What is a best practice of writing hash function in java?

Here’s a quote from Effective Java 2nd Edition, Item 9: “Always override hashCode when you override equals“:

While the recipe in this item yields reasonably good hash functions, it does not yield state-of-the-art hash functions, nor do Java platform libraries provide such hash functions as of release 1.6. Writing such hash functions is a research topic, best left to mathematicians and computer scientists. [… Nonetheless,] the techniques described in this item should be adequate for most applications.

Josh Bloch’s recipe

  • Store some constant nonzero value, say 17, in an int variable called result
  • Compute an int hashcode c for each field f that defines equals:
    • If the field is a boolean, compute (f ? 1 : 0)
    • If the field is a byte, char, short, int, compute (int) f
    • If the field is a long, compute (int) (f ^ (f >>> 32))
    • If the field is a float, compute Float.floatToIntBits(f)
    • If the field is a double, compute Double.doubleToLongBits(f), then hash the resulting long as in above
    • If the field is an object reference and this class’s equals method compares the field by recursively invoking equals, recursively invoke hashCode on the field.
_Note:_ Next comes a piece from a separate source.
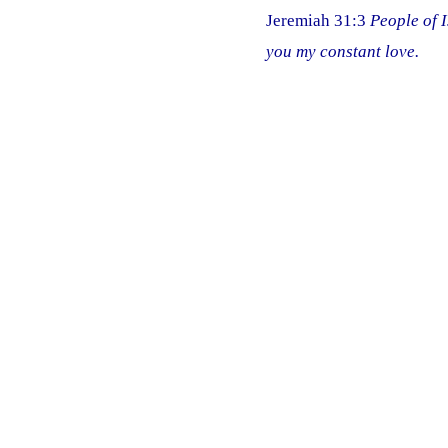
Jeremiah 31:3
People of I
you my constant love.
If the value of the field is null, return 0
    • If the field is an array, treat it as if each element is a separate field. If every element in an array field is significant, you can use one of the Arrays.hashCode methods added in release 1.5
  • Combine the hashcode c into result as follows: result = 31 * result + c;

Now, of course that recipe is rather complicated, but luckily, you don’t have to reimplement it every time, thanks to java.util.Arrays.hashCode(Object[]).

@Override public int hashCode() {
    return Arrays.hashCode(new Object[] {
           myInt,    //auto-boxed
           myDouble, //auto-boxed
           myString,
    });
}

As of Java 7 there is a convenient varargs variant in java.util.Objects.hash(Object...).